Task directions:
Extract precisely the lines that run from the line containing "aerosolized compound inhalation, nicotine-free" to the end of the records below, with both ends included and pictures omitted.

Available data:
--------------------

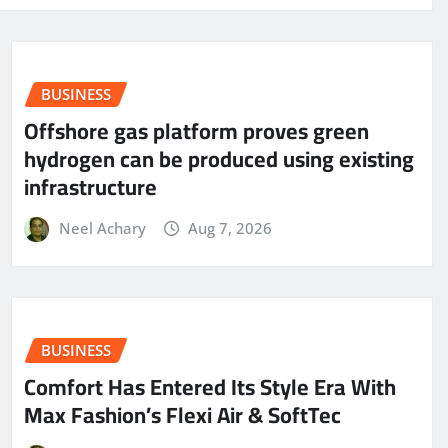
BUSINESS
Offshore gas platform proves green
hydrogen can be produced using existing
infrastructure
Neel Achary
Aug 7, 2026
BUSINESS
Comfort Has Entered Its Style Era With
Max Fashion’s Flexi Air & SoftTec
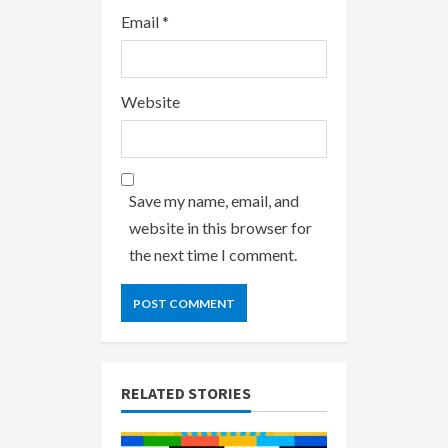
Email
*
Website
Save my name, email, and
website in this browser for
the next time I comment.
RELATED STORIES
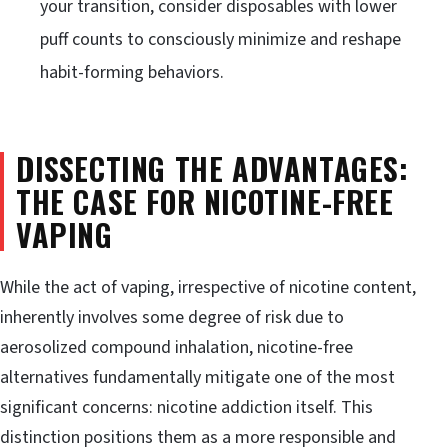
your transition, consider disposables with lower
puff counts to consciously minimize and reshape
habit-forming behaviors.
DISSECTING THE ADVANTAGES:
THE CASE FOR NICOTINE-FREE
VAPING
While the act of vaping, irrespective of nicotine content,
inherently involves some degree of risk due to
aerosolized compound inhalation, nicotine-free
alternatives fundamentally mitigate one of the most
significant concerns: nicotine addiction itself. This
distinction positions them as a more responsible and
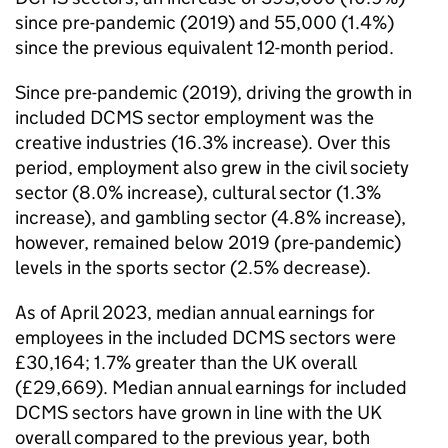
since pre-pandemic (2019) and 55,000 (1.4%)
since the previous equivalent 12-month period.
Since pre-pandemic (2019), driving the growth in
included DCMS sector employment was the
creative industries (16.3% increase). Over this
period, employment also grew in the civil society
sector (8.0% increase), cultural sector (1.3%
increase), and gambling sector (4.8% increase),
however, remained below 2019 (pre-pandemic)
levels in the sports sector (2.5% decrease).
As of April 2023, median annual earnings for
employees in the included DCMS sectors were
£30,164; 1.7% greater than the UK overall
(£29,669). Median annual earnings for included
DCMS sectors have grown in line with the UK
overall compared to the previous year, both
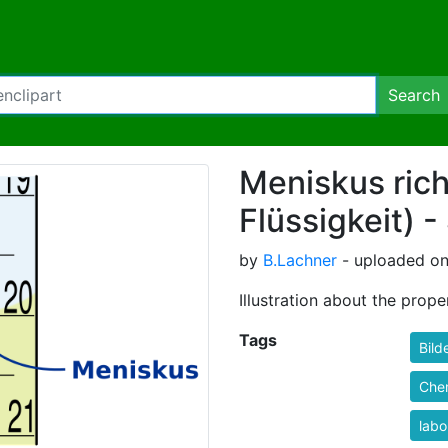
Search
Meniskus rich
Flüssigkeit) -
by
B.Lachner
- uploaded on
Illustration about the pro
Tags
Bild
Che
labo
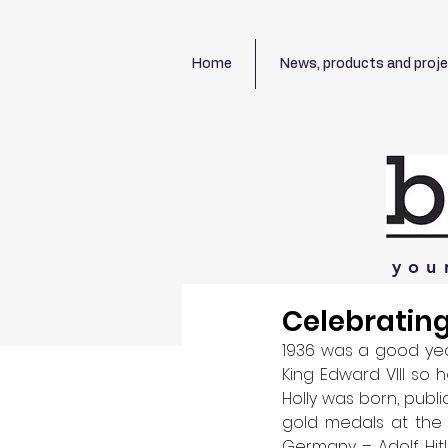
Home
News, products and proj
you
Celebrating
1936 was a good year
King Edward VIII so 
Holly was born, publ
gold medals at the 
Germany – Adolf Hitle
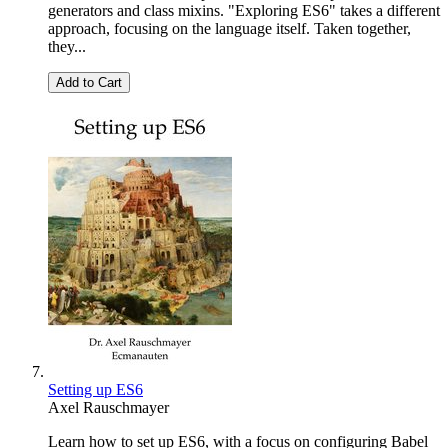
generators and class mixins. "Exploring ES6" takes a different
approach, focusing on the language itself. Taken together,
they...
Add to Cart
Setting up ES6
Axel Rauschmayer
Learn how to set up ES6, with a focus on configuring Babel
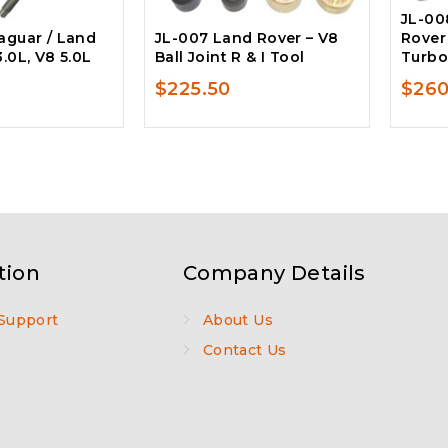
JL-00
aguar / Land
JL-007 Land Rover – V8
Rover
3.0L, V8 5.0L
Ball Joint R & I Tool
Turbo
$
225.50
$
260
tion
Company Details
Support
About Us
Contact Us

--------------------

Solution to the exercise:
aerosolized compound inhalation, nicotine-free
alternatives fundamentally mitigate one of the most
significant concerns: nicotine addiction itself. This
distinction positions them as a more responsible and
since pre-pandemic (2019) and 55,000 (1.4%)
since the previous equivalent 12-month period.
Since pre-pandemic (2019), driving the growth in
included DCMS sector employment was the
creative industries (16.3% increase). Over this
period, employment also grew in the civil society
sector (8.0% increase), cultural sector (1.3%
increase), and gambling sector (4.8% increase),
however, remained below 2019 (pre-pandemic)
levels in the sports sector (2.5% decrease).
As of April 2023, median annual earnings for
employees in the included DCMS sectors were
£30,164; 1.7% greater than the UK overall
(£29,669). Median annual earnings for included
DCMS sectors have grown in line with the UK
overall compared to the previous year, both
Search
Meniskus rich
Flüssigkeit) -
by
B.Lachner
- uploaded on
Illustration about the pro
Tags
Bild
Che
labo
Home
News, products and proj
you
Celebrating
1936 was a good year
King Edward VIII so 
Holly was born, publ
gold medals at the 
Germany – Adolf Hitle
generators and class mixins. "Exploring ES6" takes a different
approach, focusing on the language itself. Taken together,
they...
Add to Cart
Setting up ES6
Axel Rauschmayer
Learn how to set up ES6, with a focus on configuring Babel
JL-00
aguar / Land
JL-007 Land Rover – V8
Rover
3.0L, V8 5.0L
Ball Joint R & I Tool
Turbo
$
225.50
$
260
tion
Company Details
Support
About Us
Contact Us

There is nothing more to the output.